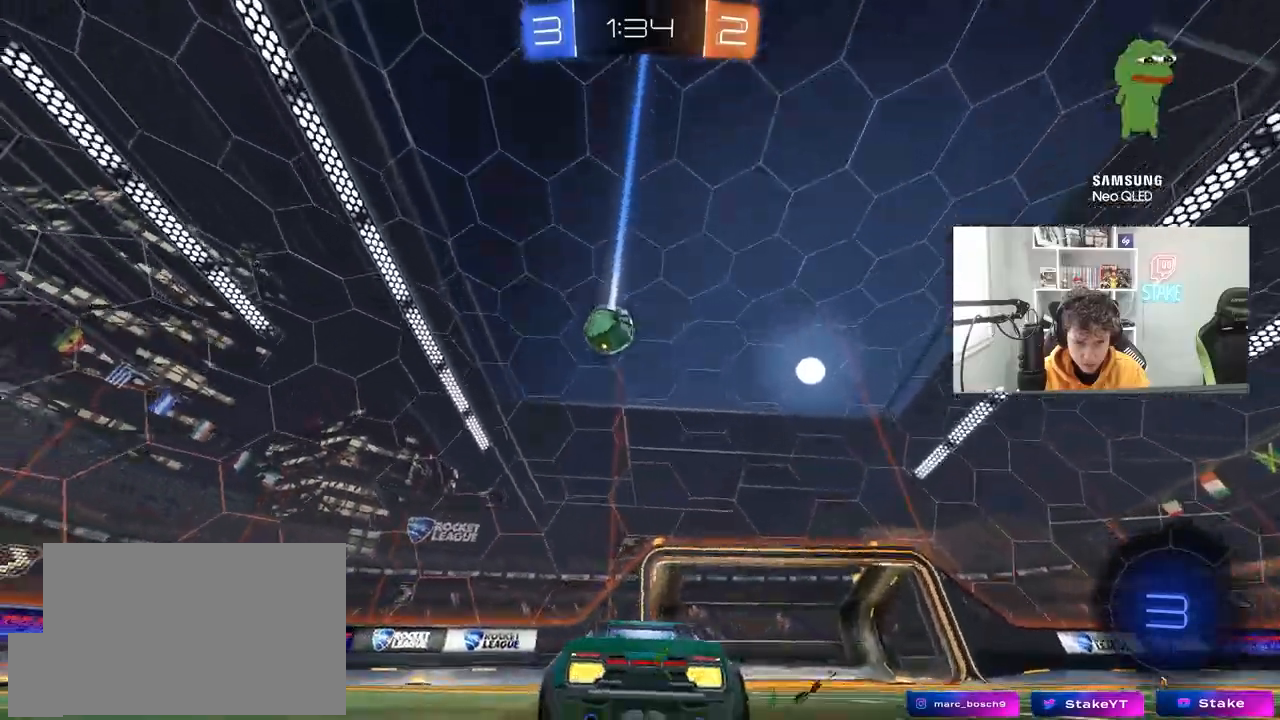
{"keys": ["d"], "mouse": [], "mouse_move": "still", "events": [[167, "w", "down"], [350, "a", "up"], [400, "d", "down"], [450, "d", "up"], [450, "w", "up"], [500, "d", "down"]]}
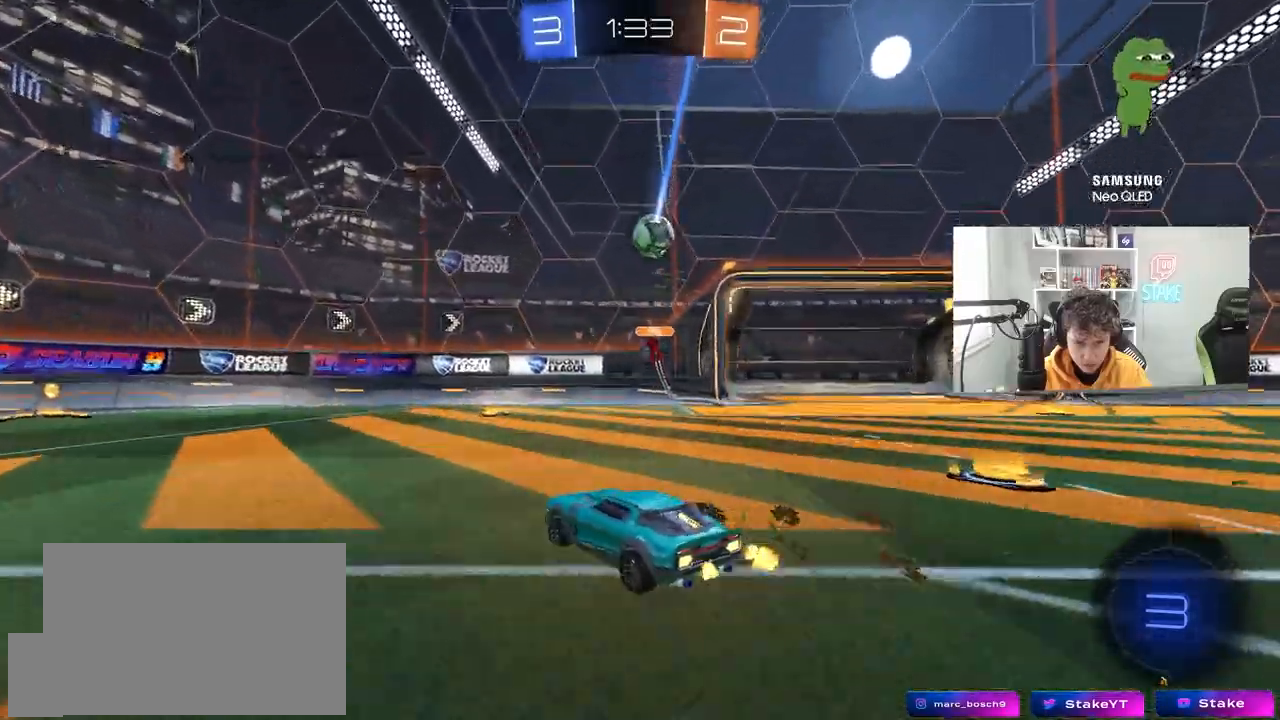
{"keys": ["a", "w"], "mouse": [], "mouse_move": "still", "events": [[50, "d", "up"], [83, "a", "down"], [133, "w", "down"], [233, "shift", "down"], [317, "shift", "up"]]}
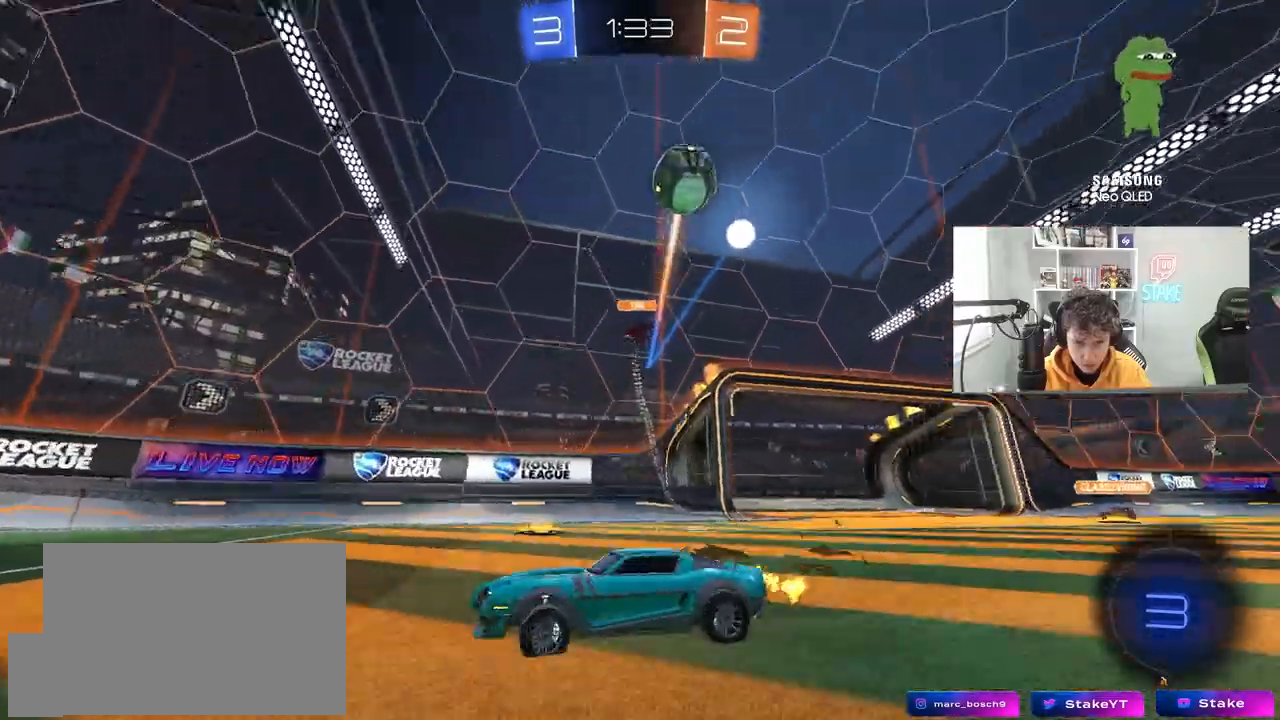
{"keys": ["a", "w"], "mouse": [], "mouse_move": "still", "events": [[50, "space", "down"], [250, "space", "up"]]}
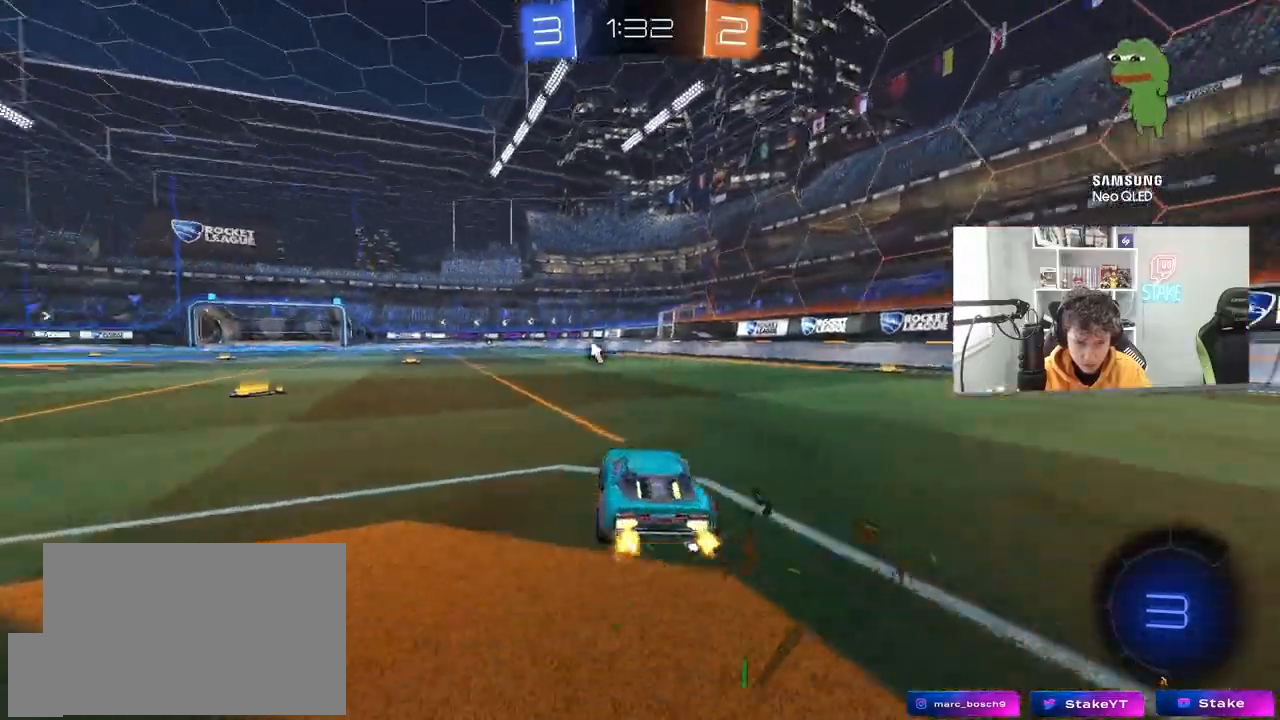
{"keys": ["w"], "mouse": ["right"], "mouse_move": "down", "events": [[167, "a", "up"], [217, "mouse_left", "down"], [267, "a", "down"], [300, "a", "up"], [300, "mouse_right", "down"], [400, "mouse_right", "up"], [450, "mouse_right", "down"], [500, "mouse_left", "up"]]}
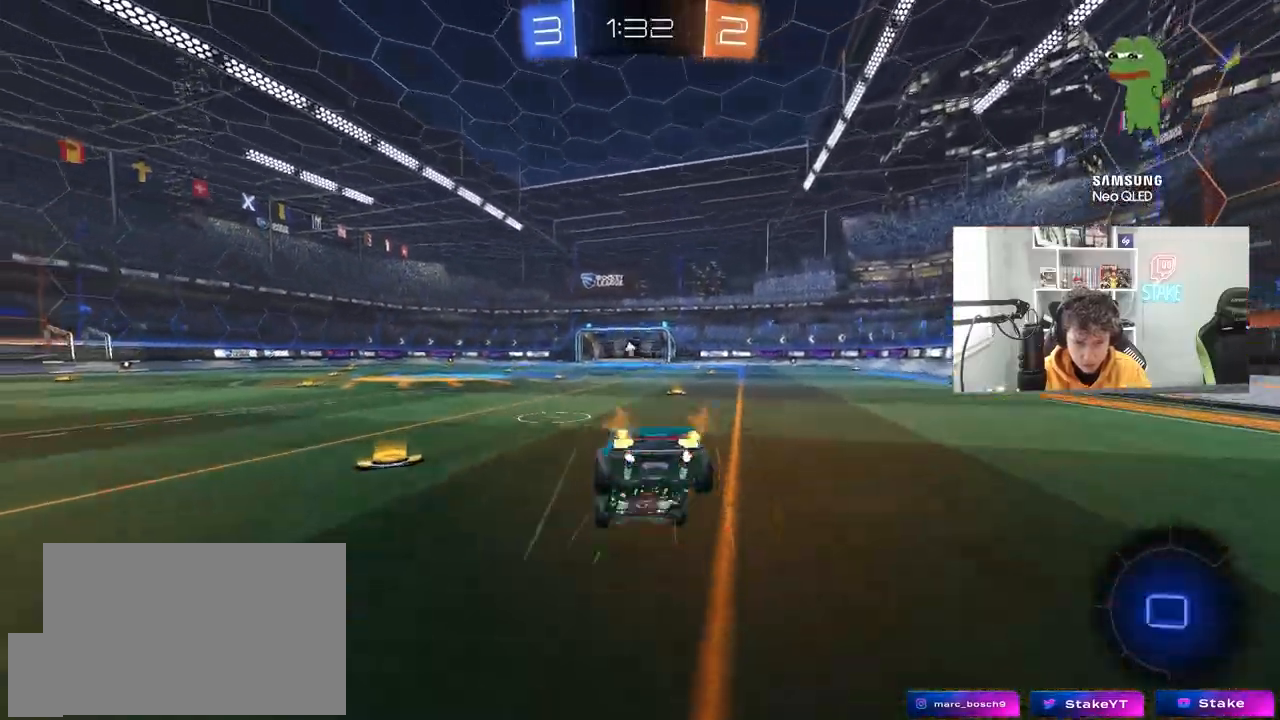
{"keys": ["a", "shift"], "mouse": [], "mouse_move": "still", "events": [[33, "space", "down"], [83, "mouse_right", "up"], [183, "space", "up"], [233, "a", "down"], [267, "shift", "down"], [417, "w", "up"]]}
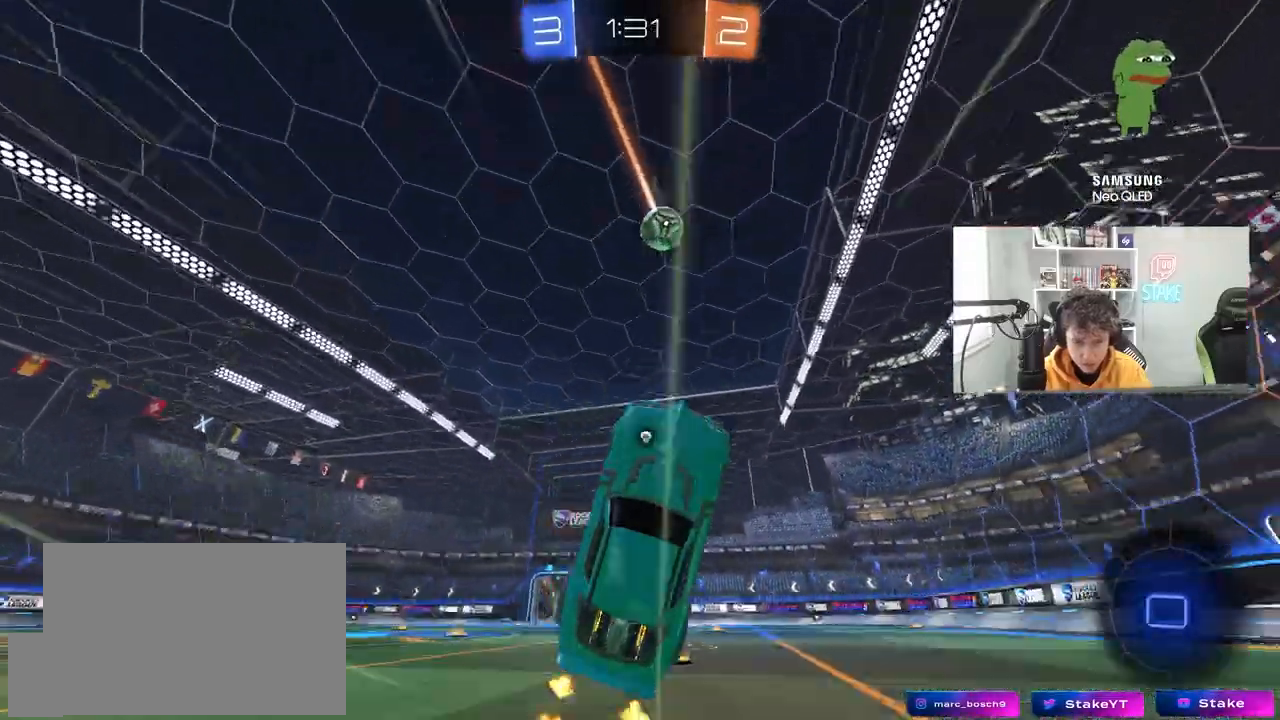
{"keys": ["d"], "mouse": ["left"], "mouse_move": "still", "events": [[17, "a", "up"], [17, "shift", "up"], [17, "space", "down"], [100, "d", "down"], [150, "space", "up"], [200, "d", "up"], [333, "mouse_left", "down"], [483, "d", "down"]]}
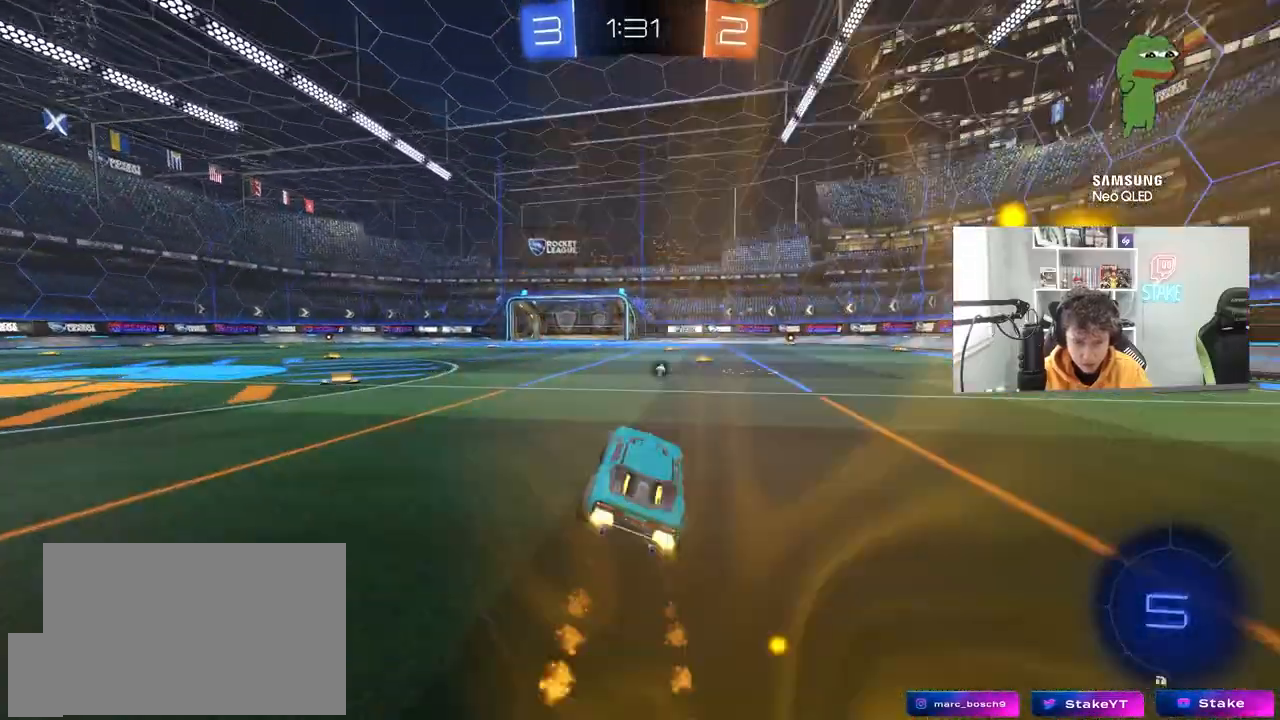
{"keys": ["d", "s", "shift", "space"], "mouse": ["right"], "mouse_move": "still", "events": [[67, "d", "up"], [117, "w", "down"], [217, "d", "down"], [217, "mouse_right", "down"], [267, "mouse_right", "up"], [317, "shift", "down"], [350, "mouse_right", "down"], [350, "w", "up"], [400, "s", "down"], [450, "mouse_left", "up"], [500, "space", "down"]]}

##############################

REQUIREMENT. For each line of the material that contains "space", return a copy.

EXERCISE ANSWER.
{"keys": ["a", "w"], "mouse": [], "mouse_move": "still", "events": [[50, "space", "down"], [250, "space", "up"]]}
{"keys": ["a", "shift"], "mouse": [], "mouse_move": "still", "events": [[33, "space", "down"], [83, "mouse_right", "up"], [183, "space", "up"], [233, "a", "down"], [267, "shift", "down"], [417, "w", "up"]]}
{"keys": ["d"], "mouse": ["left"], "mouse_move": "still", "events": [[17, "a", "up"], [17, "shift", "up"], [17, "space", "down"], [100, "d", "down"], [150, "space", "up"], [200, "d", "up"], [333, "mouse_left", "down"], [483, "d", "down"]]}
{"keys": ["d", "s", "shift", "space"], "mouse": ["right"], "mouse_move": "still", "events": [[67, "d", "up"], [117, "w", "down"], [217, "d", "down"], [217, "mouse_right", "down"], [267, "mouse_right", "up"], [317, "shift", "down"], [350, "mouse_right", "down"], [350, "w", "up"], [400, "s", "down"], [450, "mouse_left", "up"], [500, "space", "down"]]}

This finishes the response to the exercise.